Gatt also emphasized the importance of licensing in helping to prevent the transmission of rabies. Dogs cannot be licensed until their rabies vaccinations are up to date or have received a waiver from their veterinarian for health reasons.
“I’m thankful that there isn’t any rabies to speak of in the state and I would give a lot of the credit for that fact to animal control officers,” Gatt said. “I think most owners are responsible enough to get a rabies vaccination for their dogs, but I don’t know that because they aren’t licensed.”
A century ago, the risk of getting rabies from a dog bite was a significant public health issue. In the past 20 years, only three dogs in Oakland County have tested positive for rabies, and there has been no reported instances of humans getting rabies from a dog bite, according to the Oakland County Health Department.
“In the last 100 years, we have almost eradicated rabies by dogs,” Gatt said.
An added benefit, Gatt said: A license will help reunite people who have lost their pet.

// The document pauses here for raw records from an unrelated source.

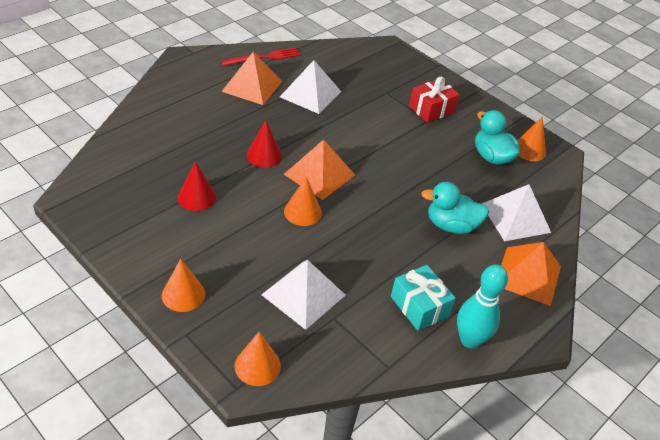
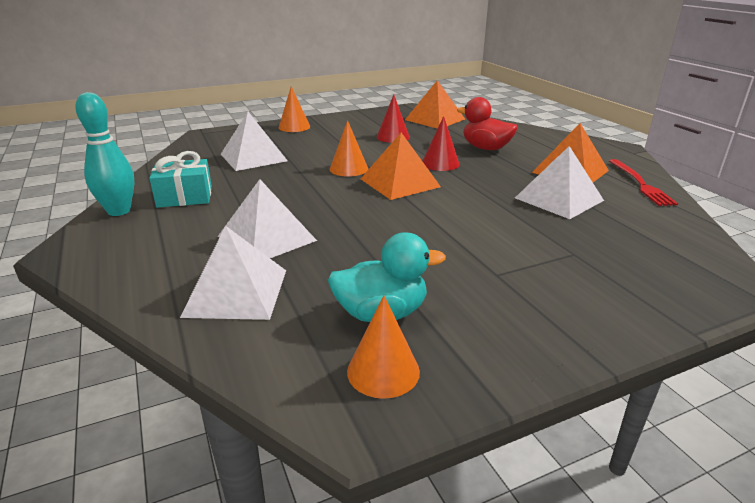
camera: 115 degrees right, 15 degrees down
orange cone [235,331,281,386] -> none
red gift [409,77,460,123] -> none
turquoise duck [421,182,489,234] -> white pyramid [218,179,317,258]
orange pyramid [501,242,561,306] -> orange pyramid moved to [405,80,465,129]
none -> red duck [457,97,518,150]

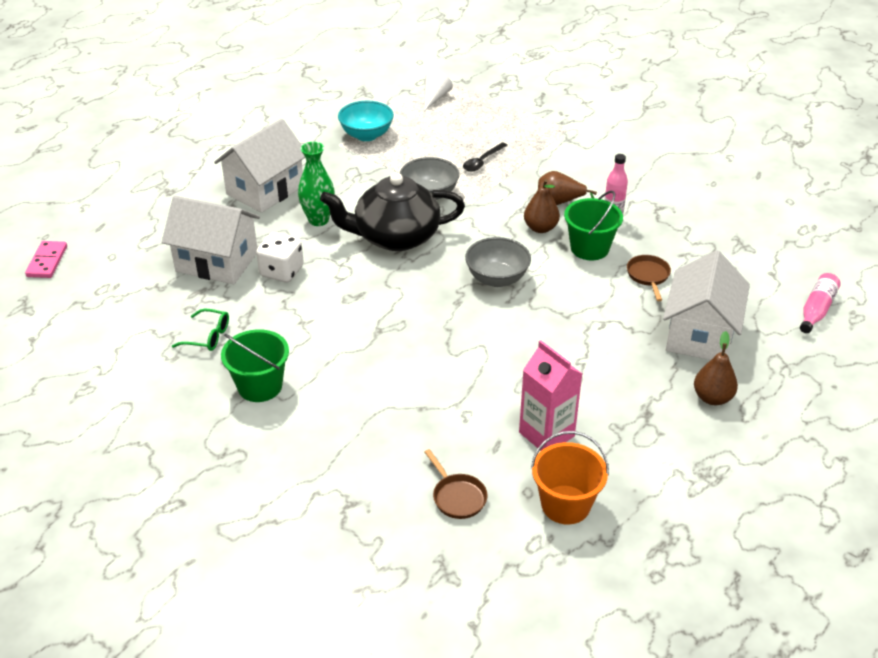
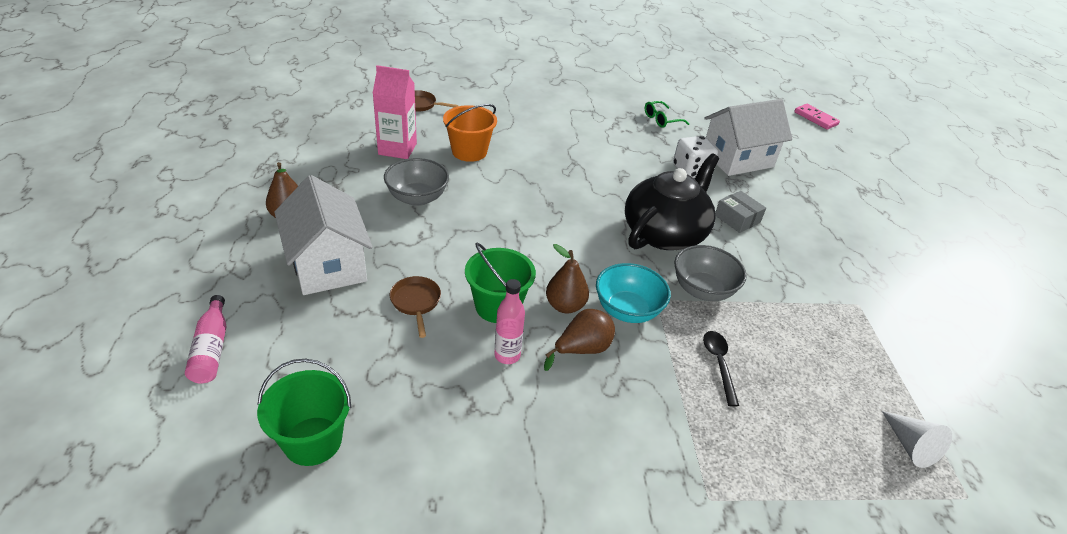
camera: 135 degrees right, 0 degrees up
white house [214,119,305,213] -> none
green bucket [221,329,289,402] -> green bucket moved to [257,359,352,466]
green vase [298,142,335,226] -> grey box [715,191,766,233]
turquoise bowl [338,101,394,141] -> turquoise bowl moved to [596,263,671,323]
grey bowl [465,237,531,287] -> grey bowl moved to [384,158,449,206]
orange bucket [531,431,609,524] -> orange bucket moved to [443,104,497,162]
brown pan [627,255,671,301] -> brown pan turned 150 degrees counterclockwise [390,276,441,338]

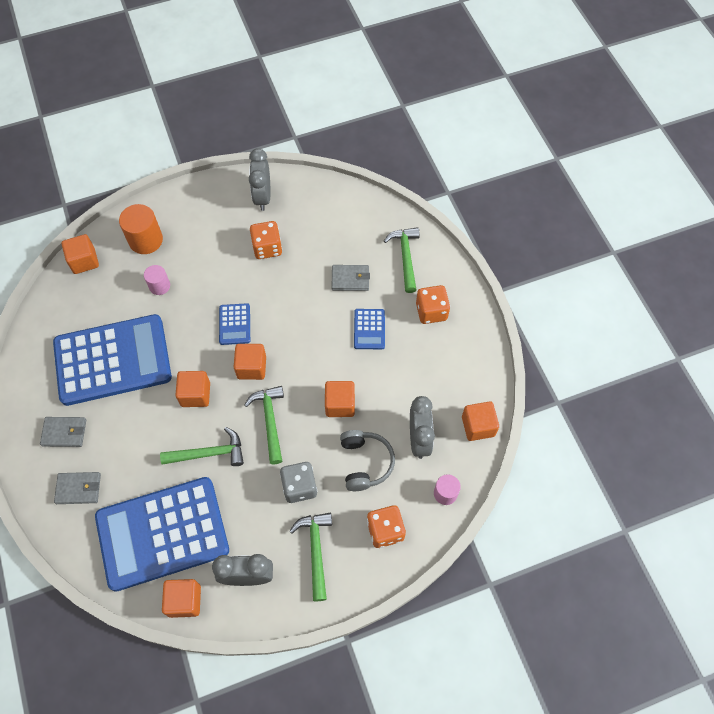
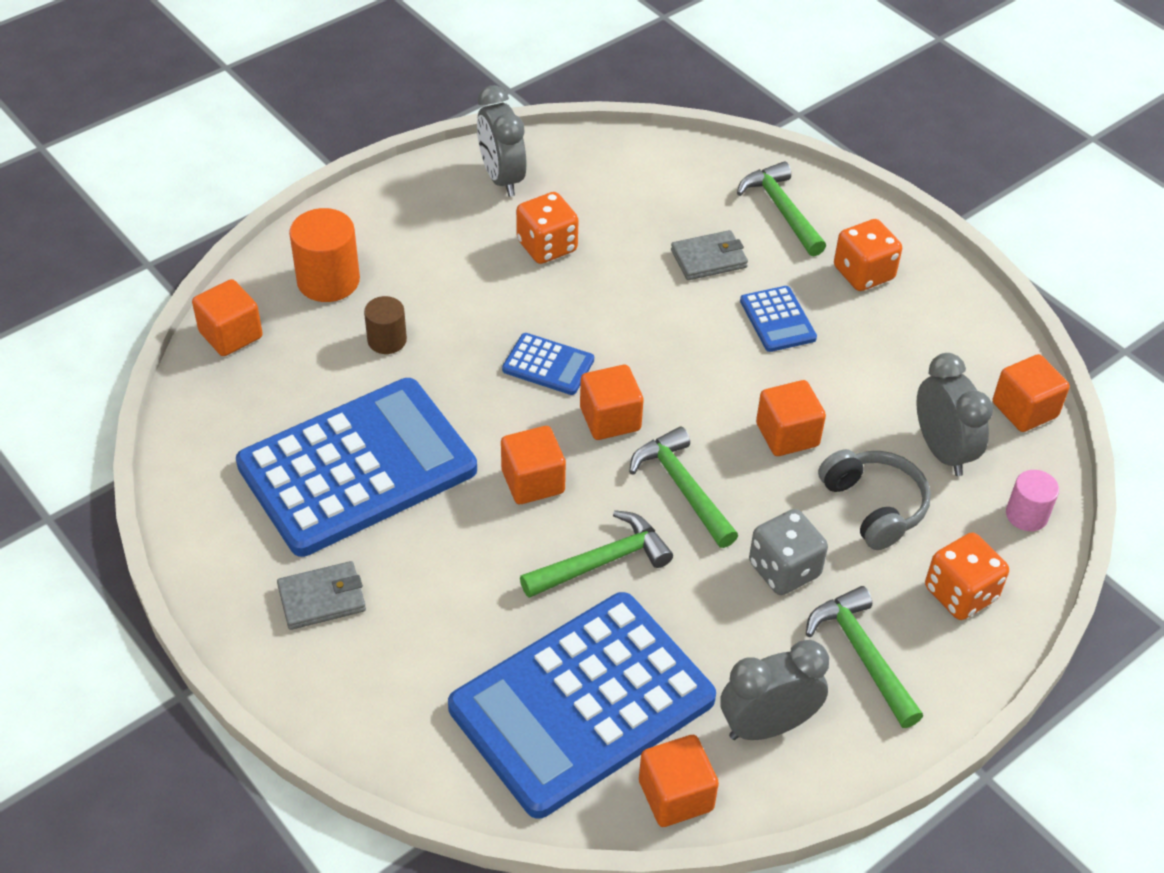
camera: 20 degrees left, 15 degrees down
grey wallet [54,472,101,504] -> none
pink cylinder [144,265,170,295] -> brown cylinder [364,296,407,354]
blue calculator [219,303,250,345] -> blue calculator turned 45 degrees counterclockwise [502,333,594,395]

“If the dog is found anywhere around the country, an Oakland County dog license is a clear path to bring the dog home,” he said.
Amanda Hess, 30, of Clarkston owns two dogs and said she abides by the licensing law.
“When my dogs meet other dogs with a license, it’s a comfort to me that they don’t have rabies,” Hess said. “It’s easy and it’s cheap and it’s kind of a no-brainer.”
Dog license fees
Since this year’s May 31 deadline has passed, Oakland County residents who purchase a 2016 dog license are considered “delinquent” and have to pay $30. Starting this December through May 31, 2017, residents will be able to purchase dog licenses for the next year at a reduced price:
■$7.50 for residents who register dogs that are spayed or neutered
■$6.75 for residents 65 and older who register dogs that are spayed or neutered
■$15 for residents who register dogs that aren’t spayed or neutered
■$13.50 for residents 65 and older who register dogs that aren’t spayed or neutered
Residents can purchase a dog license from many veterinary offices, their local city hall or at the county’s Animal Control and Pet Adoption Center in Auburn Hills.